Figure 2. Logic Model of a PCMH Strategy Related to Email Communication
Source: Adapted from Petersen, Taylor, and Peikes. Logic Models: The Foundation to Implement, Study, and Refine Patient-Centered Medical Home Models, 2013, Figure 2.9
Expected changes in intermediate outcomes from enhanced email communications might include the following:
- Fewer but more intensive in-person visits as patients resolve straightforward issues via email
- Shorter waits for appointments for in-person visits
- More continuity of care with the same provider, as patients do not feel the need to obtain visits with other providers when they cannot schedule an in-person visit with their preferred provider
Ultimate outcomes might include:
- Patients reporting better access and experience
- Fewer ER visits as providers can more quickly intervene when patients experience problems
- Improved provider experience, as they can provide better quality care and more in-depth in-person visits
- Lower costs to payers from improved continuity, access, and quality
You should also track unintended outcomes that program designers did not intend but might occur. For example, using email could reduce practice revenue if insurers do not reimburse for the interactions and fewer patients come for in-person visits. Alternatively, increased use of email could lead to medical errors if the absence of an in-person visit leads the clinician to miss some key information, or could lead to staff burnout if it means staff spend more total time interacting with patients.

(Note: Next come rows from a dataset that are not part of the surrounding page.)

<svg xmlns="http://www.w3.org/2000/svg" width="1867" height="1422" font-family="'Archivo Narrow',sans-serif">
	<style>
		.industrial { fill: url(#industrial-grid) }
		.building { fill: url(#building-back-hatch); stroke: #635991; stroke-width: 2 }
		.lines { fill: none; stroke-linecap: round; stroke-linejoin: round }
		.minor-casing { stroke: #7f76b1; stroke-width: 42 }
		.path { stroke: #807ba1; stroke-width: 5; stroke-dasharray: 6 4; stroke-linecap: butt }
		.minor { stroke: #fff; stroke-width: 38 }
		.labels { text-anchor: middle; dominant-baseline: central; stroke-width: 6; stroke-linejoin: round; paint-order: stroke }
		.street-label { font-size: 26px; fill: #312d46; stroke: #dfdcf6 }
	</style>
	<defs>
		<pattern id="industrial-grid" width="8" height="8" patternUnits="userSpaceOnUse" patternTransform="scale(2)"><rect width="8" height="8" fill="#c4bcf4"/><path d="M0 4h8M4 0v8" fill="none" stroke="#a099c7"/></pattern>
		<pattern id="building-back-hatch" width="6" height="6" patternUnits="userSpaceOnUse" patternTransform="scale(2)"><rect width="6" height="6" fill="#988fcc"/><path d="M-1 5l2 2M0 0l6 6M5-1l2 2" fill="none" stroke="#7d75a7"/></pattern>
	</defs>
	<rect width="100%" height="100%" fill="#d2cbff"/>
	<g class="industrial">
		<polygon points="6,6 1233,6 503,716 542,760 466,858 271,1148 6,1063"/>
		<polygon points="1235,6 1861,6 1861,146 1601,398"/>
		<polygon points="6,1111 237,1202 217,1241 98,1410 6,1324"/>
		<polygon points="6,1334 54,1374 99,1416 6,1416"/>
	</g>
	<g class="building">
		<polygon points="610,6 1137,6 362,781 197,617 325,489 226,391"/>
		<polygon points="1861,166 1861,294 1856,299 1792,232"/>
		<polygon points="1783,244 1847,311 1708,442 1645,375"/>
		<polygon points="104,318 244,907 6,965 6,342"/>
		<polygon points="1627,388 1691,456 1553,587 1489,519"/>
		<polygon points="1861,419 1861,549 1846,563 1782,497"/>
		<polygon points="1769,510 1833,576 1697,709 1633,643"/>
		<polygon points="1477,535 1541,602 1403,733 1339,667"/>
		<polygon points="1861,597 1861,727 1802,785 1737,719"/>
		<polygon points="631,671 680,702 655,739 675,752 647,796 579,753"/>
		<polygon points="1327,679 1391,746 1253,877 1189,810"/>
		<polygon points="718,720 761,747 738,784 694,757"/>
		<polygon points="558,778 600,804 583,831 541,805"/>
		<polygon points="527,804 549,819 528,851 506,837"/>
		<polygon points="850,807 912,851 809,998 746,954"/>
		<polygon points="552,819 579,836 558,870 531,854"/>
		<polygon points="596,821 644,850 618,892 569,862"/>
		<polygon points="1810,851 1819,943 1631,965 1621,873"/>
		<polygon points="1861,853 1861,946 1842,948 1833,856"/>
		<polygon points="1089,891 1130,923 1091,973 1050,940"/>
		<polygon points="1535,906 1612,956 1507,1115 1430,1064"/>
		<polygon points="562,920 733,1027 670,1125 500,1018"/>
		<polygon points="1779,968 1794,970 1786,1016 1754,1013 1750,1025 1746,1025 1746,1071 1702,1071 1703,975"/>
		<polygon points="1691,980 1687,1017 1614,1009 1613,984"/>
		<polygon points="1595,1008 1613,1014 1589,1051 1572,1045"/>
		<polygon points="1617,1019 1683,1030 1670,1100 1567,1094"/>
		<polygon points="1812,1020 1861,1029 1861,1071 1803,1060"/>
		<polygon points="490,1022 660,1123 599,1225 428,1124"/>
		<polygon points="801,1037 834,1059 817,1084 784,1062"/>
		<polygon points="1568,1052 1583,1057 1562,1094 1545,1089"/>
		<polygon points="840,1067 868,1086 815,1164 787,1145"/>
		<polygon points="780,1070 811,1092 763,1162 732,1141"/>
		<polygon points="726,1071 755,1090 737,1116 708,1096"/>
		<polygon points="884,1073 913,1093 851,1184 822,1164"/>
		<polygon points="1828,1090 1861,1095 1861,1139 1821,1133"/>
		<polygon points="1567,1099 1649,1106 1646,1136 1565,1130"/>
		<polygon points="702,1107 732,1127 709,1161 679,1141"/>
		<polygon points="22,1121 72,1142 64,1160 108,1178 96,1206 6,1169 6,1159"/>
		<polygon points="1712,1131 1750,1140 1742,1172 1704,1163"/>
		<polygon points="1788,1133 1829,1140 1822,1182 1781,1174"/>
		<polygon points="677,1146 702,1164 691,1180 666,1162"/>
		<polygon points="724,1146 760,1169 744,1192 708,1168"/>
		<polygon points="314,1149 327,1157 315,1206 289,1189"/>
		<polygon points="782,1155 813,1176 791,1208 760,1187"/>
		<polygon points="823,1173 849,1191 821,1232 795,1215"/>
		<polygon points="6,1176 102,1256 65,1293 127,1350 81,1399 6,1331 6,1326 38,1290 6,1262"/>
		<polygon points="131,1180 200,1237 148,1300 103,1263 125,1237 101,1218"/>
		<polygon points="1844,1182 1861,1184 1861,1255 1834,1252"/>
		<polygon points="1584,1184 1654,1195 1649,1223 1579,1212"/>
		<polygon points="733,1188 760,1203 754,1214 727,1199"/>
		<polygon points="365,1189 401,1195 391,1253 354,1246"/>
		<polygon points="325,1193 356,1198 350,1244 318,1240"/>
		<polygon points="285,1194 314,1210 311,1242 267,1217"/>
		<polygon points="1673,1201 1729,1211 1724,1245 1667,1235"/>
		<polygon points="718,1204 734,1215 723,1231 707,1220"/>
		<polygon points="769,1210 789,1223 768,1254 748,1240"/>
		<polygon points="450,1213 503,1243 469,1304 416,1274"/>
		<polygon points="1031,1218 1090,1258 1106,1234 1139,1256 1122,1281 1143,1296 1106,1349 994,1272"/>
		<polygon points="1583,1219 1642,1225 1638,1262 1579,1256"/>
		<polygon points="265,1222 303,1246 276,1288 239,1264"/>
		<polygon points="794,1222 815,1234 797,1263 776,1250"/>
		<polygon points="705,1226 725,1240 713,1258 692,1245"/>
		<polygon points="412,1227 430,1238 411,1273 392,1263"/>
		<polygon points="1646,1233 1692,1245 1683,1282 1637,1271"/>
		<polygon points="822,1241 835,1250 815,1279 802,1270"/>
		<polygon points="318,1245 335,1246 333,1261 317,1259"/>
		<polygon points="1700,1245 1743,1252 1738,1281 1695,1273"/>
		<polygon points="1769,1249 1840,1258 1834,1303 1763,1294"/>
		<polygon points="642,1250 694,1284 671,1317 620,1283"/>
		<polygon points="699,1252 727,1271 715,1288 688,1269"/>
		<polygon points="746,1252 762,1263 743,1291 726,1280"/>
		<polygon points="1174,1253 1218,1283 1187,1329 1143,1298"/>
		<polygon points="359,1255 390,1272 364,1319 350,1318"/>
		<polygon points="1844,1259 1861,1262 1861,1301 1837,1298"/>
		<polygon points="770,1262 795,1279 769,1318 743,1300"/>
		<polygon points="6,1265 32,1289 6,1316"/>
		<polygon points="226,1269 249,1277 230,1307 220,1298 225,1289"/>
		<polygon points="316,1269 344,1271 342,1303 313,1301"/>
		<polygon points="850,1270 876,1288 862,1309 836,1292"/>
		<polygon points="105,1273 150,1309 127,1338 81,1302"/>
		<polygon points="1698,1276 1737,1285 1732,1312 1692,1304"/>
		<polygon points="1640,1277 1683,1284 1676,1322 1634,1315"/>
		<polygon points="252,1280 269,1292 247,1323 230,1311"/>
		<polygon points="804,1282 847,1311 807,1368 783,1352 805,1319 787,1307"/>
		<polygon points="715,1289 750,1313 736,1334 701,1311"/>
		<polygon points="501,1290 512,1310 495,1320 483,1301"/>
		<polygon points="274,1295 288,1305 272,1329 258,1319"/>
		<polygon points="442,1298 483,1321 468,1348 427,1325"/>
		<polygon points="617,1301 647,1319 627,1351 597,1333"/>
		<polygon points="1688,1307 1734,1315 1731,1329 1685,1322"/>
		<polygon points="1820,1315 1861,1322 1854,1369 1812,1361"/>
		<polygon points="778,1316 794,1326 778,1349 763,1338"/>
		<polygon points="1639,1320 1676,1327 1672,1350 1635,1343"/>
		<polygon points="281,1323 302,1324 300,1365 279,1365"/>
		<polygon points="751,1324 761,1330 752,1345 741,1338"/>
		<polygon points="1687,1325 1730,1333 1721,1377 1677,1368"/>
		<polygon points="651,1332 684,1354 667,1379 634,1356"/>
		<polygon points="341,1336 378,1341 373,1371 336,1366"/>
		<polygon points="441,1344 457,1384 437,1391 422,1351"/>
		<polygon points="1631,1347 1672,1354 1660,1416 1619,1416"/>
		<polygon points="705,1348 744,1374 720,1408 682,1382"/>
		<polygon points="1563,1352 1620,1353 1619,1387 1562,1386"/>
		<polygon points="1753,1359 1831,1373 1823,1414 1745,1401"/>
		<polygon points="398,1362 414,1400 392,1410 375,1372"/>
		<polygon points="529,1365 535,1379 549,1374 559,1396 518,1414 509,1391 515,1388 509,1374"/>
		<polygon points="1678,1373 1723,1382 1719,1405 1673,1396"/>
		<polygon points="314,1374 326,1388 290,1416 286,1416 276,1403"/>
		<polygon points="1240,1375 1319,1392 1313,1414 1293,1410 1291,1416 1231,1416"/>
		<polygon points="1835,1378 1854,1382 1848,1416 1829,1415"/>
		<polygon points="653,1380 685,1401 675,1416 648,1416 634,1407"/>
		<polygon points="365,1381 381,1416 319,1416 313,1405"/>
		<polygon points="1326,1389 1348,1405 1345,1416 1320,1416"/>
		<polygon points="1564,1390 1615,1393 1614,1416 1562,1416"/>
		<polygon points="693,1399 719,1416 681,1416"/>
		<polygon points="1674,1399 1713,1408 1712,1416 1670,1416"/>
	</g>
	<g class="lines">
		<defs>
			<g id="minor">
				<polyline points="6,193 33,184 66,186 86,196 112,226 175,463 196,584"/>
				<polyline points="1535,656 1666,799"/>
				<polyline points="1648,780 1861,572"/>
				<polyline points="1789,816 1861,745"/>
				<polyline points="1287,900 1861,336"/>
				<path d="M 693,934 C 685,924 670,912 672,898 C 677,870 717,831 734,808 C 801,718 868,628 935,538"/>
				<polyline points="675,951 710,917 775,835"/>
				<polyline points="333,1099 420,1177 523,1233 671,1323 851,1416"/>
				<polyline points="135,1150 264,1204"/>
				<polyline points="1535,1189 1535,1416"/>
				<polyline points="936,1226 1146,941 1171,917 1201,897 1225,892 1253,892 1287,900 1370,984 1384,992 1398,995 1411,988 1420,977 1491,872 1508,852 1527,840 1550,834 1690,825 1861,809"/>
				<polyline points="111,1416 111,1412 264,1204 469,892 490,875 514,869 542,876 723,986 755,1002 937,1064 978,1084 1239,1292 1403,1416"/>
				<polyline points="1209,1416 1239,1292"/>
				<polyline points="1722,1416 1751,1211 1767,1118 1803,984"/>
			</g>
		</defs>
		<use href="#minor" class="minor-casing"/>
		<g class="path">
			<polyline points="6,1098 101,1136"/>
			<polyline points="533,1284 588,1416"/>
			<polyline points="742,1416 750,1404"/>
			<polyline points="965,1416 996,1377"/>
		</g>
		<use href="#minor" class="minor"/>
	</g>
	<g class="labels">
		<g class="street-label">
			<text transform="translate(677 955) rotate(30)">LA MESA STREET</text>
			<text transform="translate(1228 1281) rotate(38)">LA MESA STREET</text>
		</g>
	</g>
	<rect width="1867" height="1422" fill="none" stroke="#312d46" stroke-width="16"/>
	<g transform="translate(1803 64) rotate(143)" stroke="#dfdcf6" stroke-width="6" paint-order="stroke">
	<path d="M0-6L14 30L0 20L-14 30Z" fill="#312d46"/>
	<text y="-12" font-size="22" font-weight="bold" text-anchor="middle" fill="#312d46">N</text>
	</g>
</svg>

Some contextual factors that might influence the ability of email interactions to affect intended and unintended outcomes include: whether patients have access to and use email and insurers reimburse for the interactions; regulations and patient concerns about confidentiality, privacy, and security; and patient copays for using the ER.
What outcomes are you interested in tracking? The following resources are a good starting point for developing your own questions and outcomes to track:
- The Commonwealth Fund’s PCMH Evaluators Collaborative provides a list of core outcome measures.
- The Consumer Assessment of Healthcare Providers and Systems (CAHPS®) PCMH survey instrument developed by AHRQ provides patient experience measures.